Bricks also said the federal government has found thousands of Native American artifacts on the site. Bricks, who is white, said she doesn’t like the idea of disturbing Native American history.

“There’s a possibility of those Indian mounds or those artifacts or any of that to be unearthed or re-earthed, if I may use that word, I think I would really be upset about that,” said Bricks.

Kohler Co. Golf Group director Jim Richerson said his firm is working with the U.S. Army Corps of Engineers on the artifacts. He said the state’s recent Draft Environmental Impact Statement doesn’t put up a stop sign.

“As the draft EIS states, the archeological findings don’t prevent the development of the project. We’re very, very respectful of the archeological findings,” he said.

Richerson said a green light for the golf course would benefit the region.

“Well, it’s an opportunity first to open up private property that we’ve owned for 75 years and open that up to public use. The minimalist design of the golf course will really give an opportunity to enjoy that property,” he said.

Kohler also owns two other golf course complexes in the area, Whistling Straits and Blackwolf Run, which have hosted major championships. Richerson said he thinks there’s a market for another course, one that will create hundreds of construction and maintenance jobs.
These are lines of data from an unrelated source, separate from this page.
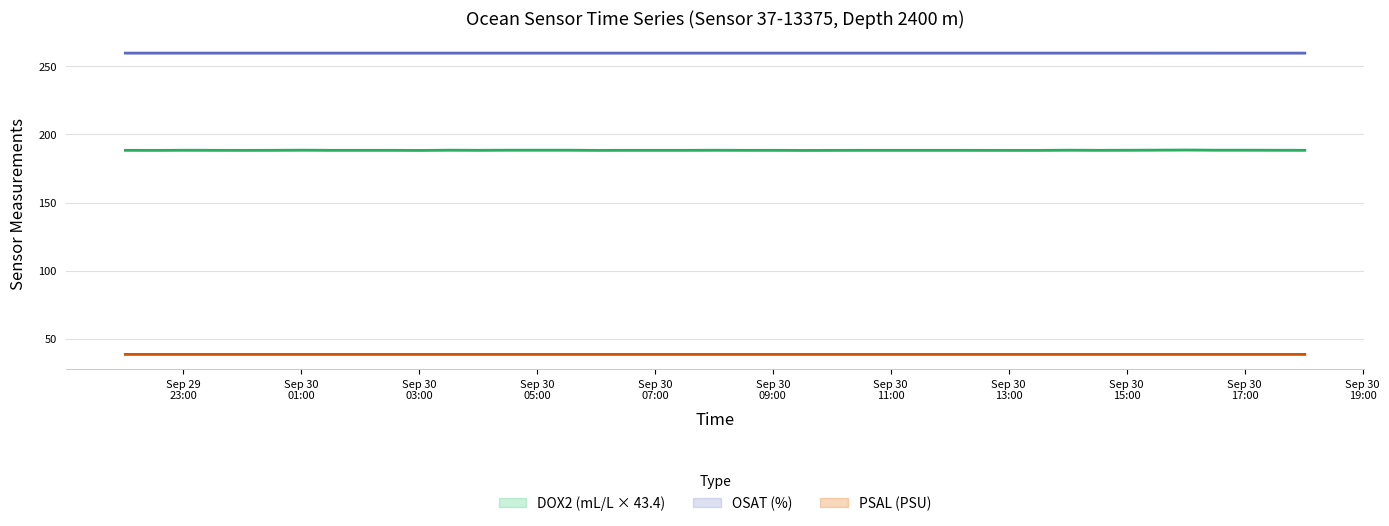

True or false: PSAL and DOX2 intersect in this chart.

False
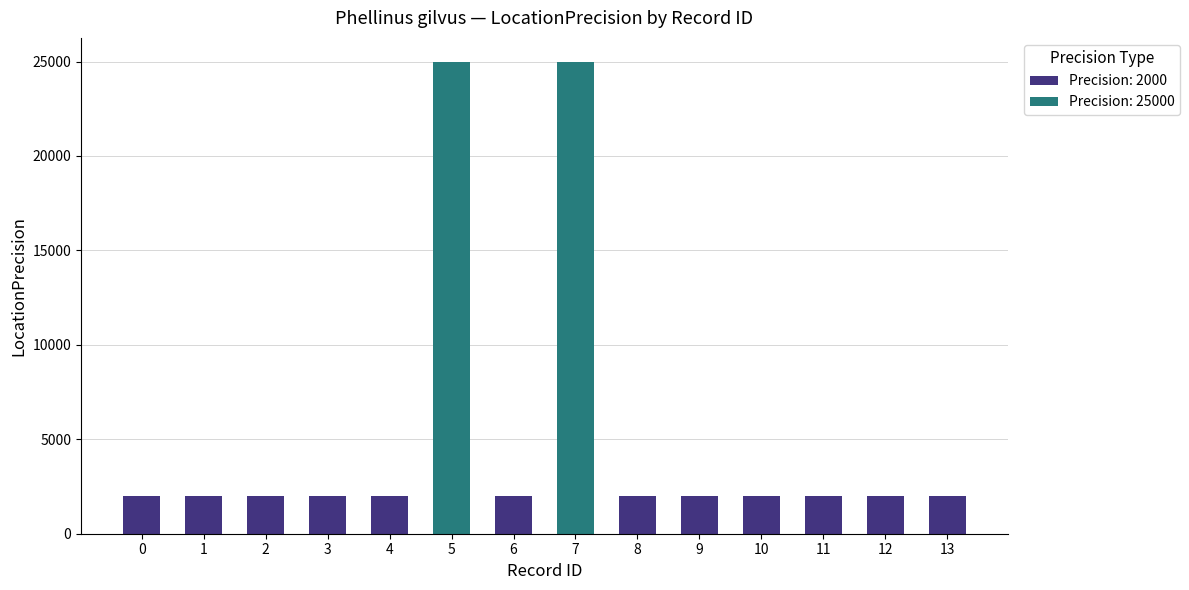

How many values exceed 2000?

2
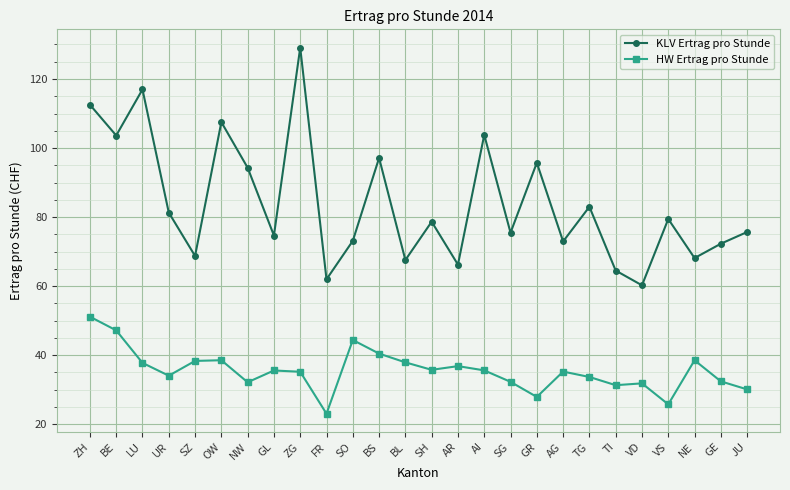

What is the total value across all series at TI?

95.8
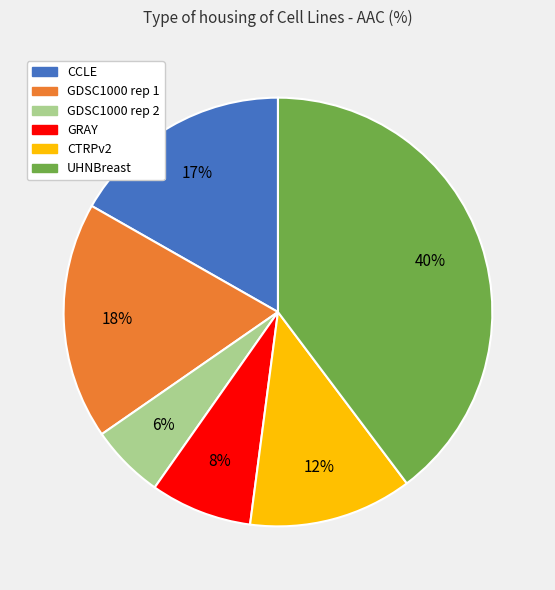

Is the sum of CCLE and UHNBreast greater than half?

Yes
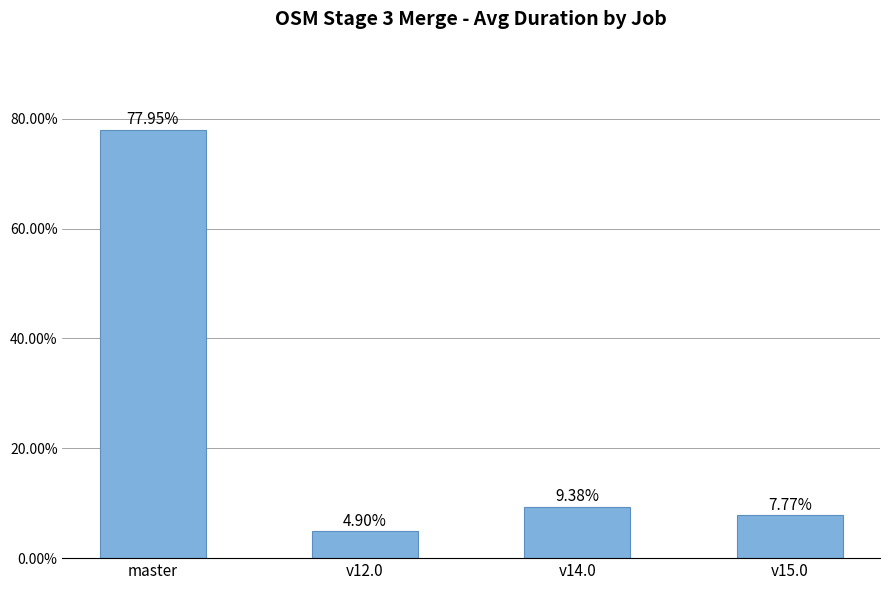

Approximately how many times larger is the value at master compared to v12.0?

15.9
He said he doesn’t think tourism at nearby Kohler-Andrae State Park would suffer even though the course would require a four-acre easement into the public land.

“It’s in an area currently not used by the public — adjacent to an existing maintenance facility the park uses — and the existing trails that a lot of the local community uses, none of the trails would be impacted by the 4-acre easement,” said Richerson.
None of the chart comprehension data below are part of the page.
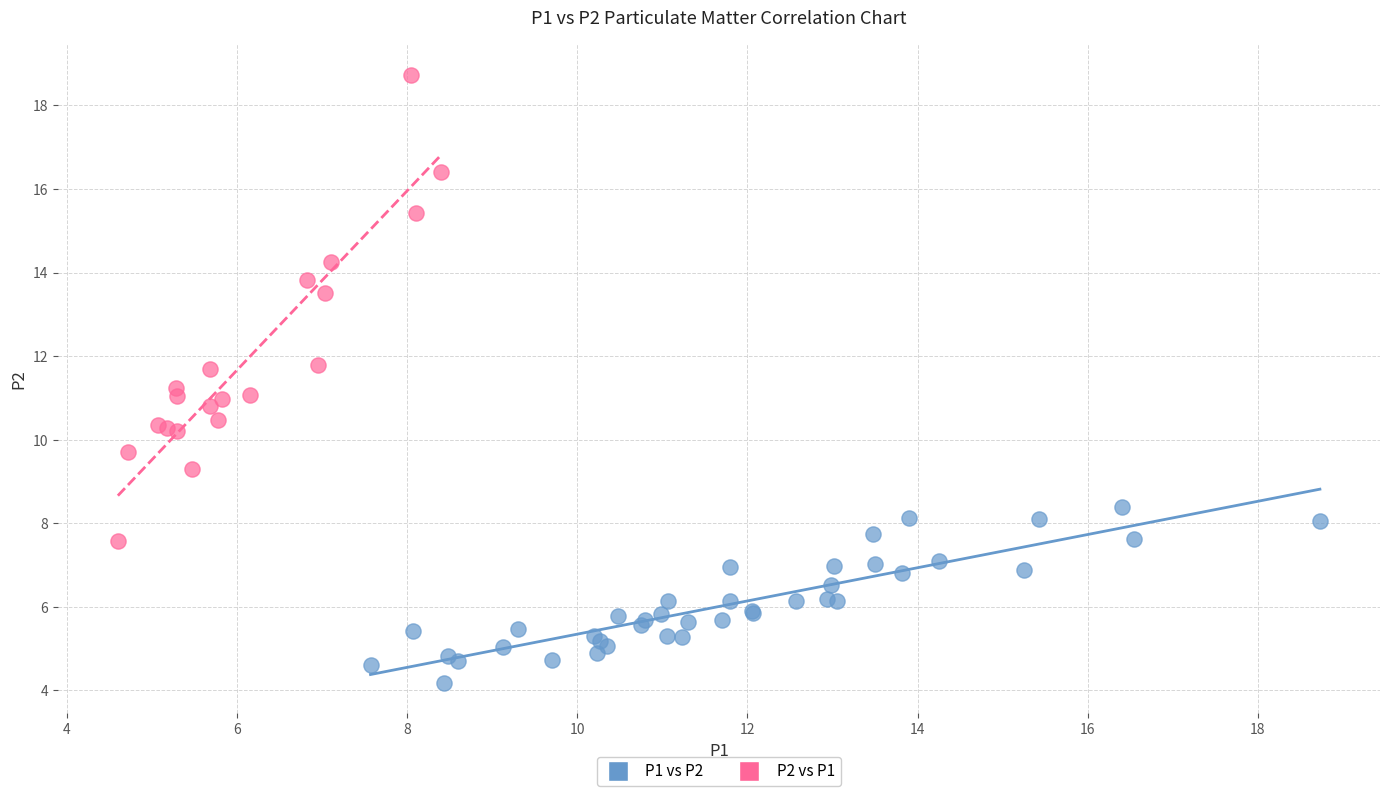

Which series contains the lowest Y value?

P1 vs P2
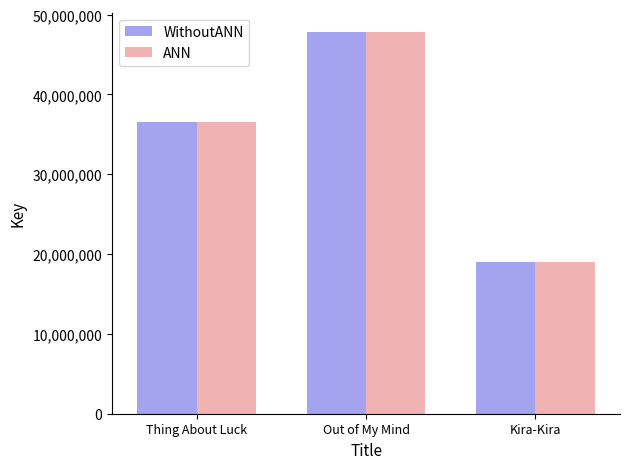

What is the sum of all ANN values?

103419766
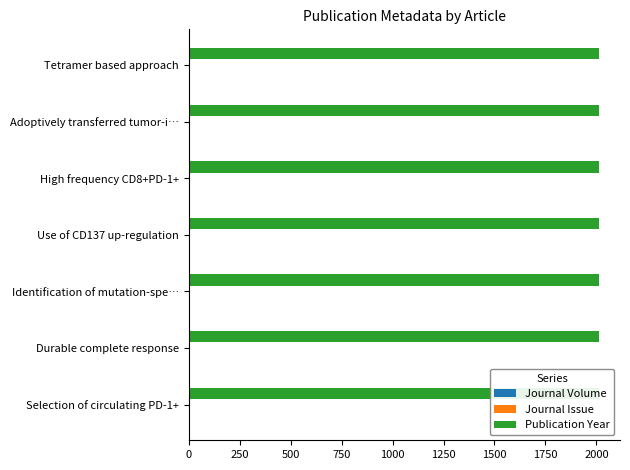

Is it true that Journal Volume equals 3 at Selection of circulating PD-1+?

True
But the opposition group, the Friends of the Black River Forest, isn’t buying Kohler’s arguments. The group is even raising money for a potentially long legal fight.

At the Handlebar Saloon in Sheboygan a few weeks ago, more than 100 people paid their way in for booyah (soup) bands and to blast Kohler’s plans. Jean Zabrowski said she doesn’t know why the state has issued the draft environmental impact statement without seeing a formal proposal from the company.

“So, it’s hard for us to understand why we’re using our taxpayer dollars to investigate and research and look into this project when there’s nothing been officially proposed,” Zabrowski said.

DNR spokesman James Dick said his agency felt it best to go ahead with the environmental impact statement or EIS process, saying the DNR has legal authority to do so. Dick said the department will use public comments from the Wednesday night hearing in Sheboygan Falls, and other information, to prepare the final EIS. Permit reviews would come later. The Friends of the Black River Forest is urging a big turnout for the hearing.